This reminds me of something that W.R, Bennett wrote in his wonderful article “How Artificial is Intelligence?” (American Scientist65 (6) 694-702 Nov.-Dec. 1977). It was his take on the question of how long it would take a roomful of monkeys with typewriters to reproduce the works of Shakespeare, only he used computers and a random number generator in place of the hardware. After trying truly random numbers, he started using random numbers and a table of probabilities for each letter, which gave somewhat better results. Then he used a table of the probabilities of pairs of letters, then probabilities of three letters, and 4 letters, and so on. By the time he got to “fifth order monkeys”, he was getting lots of words (often surprisingly obscene), and if he was using a foreign language, it would look like real text to someone who didn’t read it.

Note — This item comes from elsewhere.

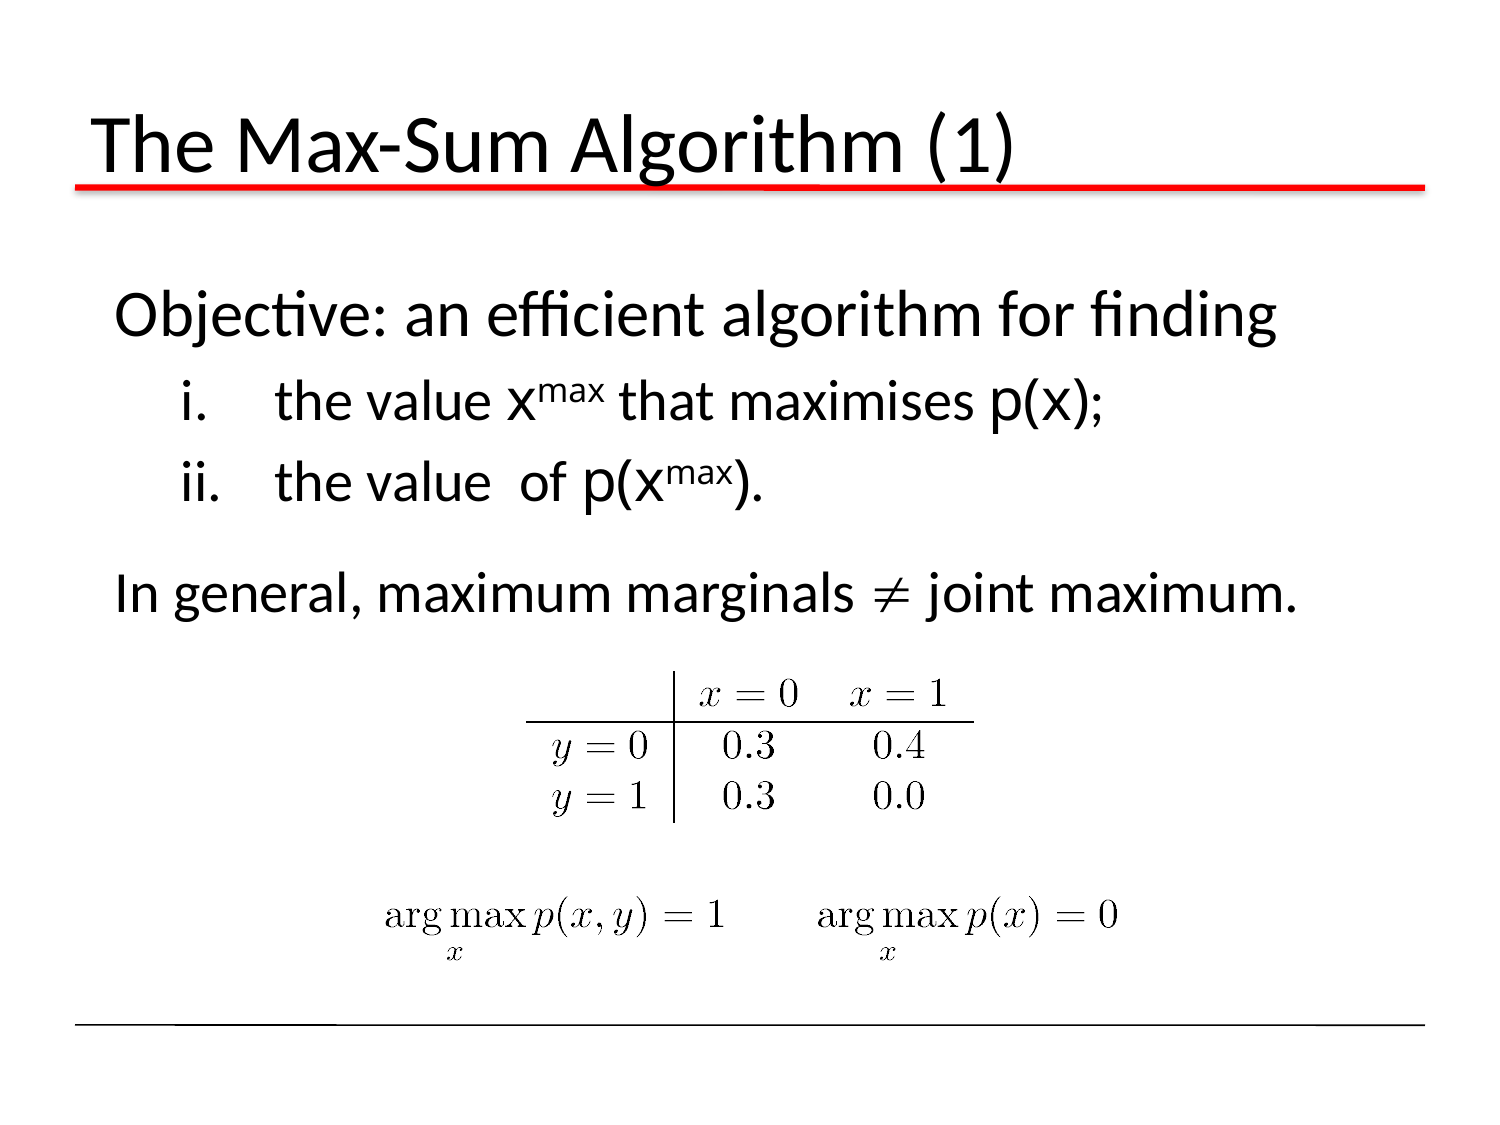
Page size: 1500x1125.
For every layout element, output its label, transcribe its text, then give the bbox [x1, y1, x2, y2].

Of course, he was using some text to generate the probabilities, and the obvious question was “how many tries until you reproduce the original text?” Unless the order of your monkeys approached the length of the sampled text, he determined that it was highly unlikely that you ever would. There wasn’t enough “noise” and randomness in his pseudo-random number generator to achieve this.
Zero-th order (totally random letters and spaces) – ‘vydyrchoz e znvdlyvzrawzsuukretahbcwsizalkuvfnmrtuh’
First-order (English probabilities) - ‘d sdho e nyem w sa tuulsetahad ti anlvyennstuhtsedo’
Second-order (Pair probability) - ‘ue pamo wa whofo t rau s thig amad so ang thertusis cap helves’
Third-order (Triplet probability) - ‘rovere plety so dambelis to cardults priferibles hint ifingurn itionly whin’
Fourth-Order (Foursome probability) - ‘up said we whole troduck skulledge peral stand ster’
Fifth-Order (Fivesome probability) - ‘up the worth the sweat prolonialist hold staring good luckles properly‘
2nd order is at least pronounceable (mostly), while third-order and up, is looking distinctly English
(I used Moby-Dick, Swann’s Way (the English translation) and other out of copyright writings from Project Gutenberg - the age of which probably has something to do with the way the pseudo-English seems a bit old-fashioned)
That’s really cool.*
Similar is this early website (still works!) inspired by the Borges story “The Library of Babel.”
Letter combos that happen to be English words are highlighted, if you click “Anglishize” upon reaching a page.
Good luck in finding the answer to the riddle of the universe!
*”Prolonialist” … hmm… Someone who favors Spanish canvas (lona)?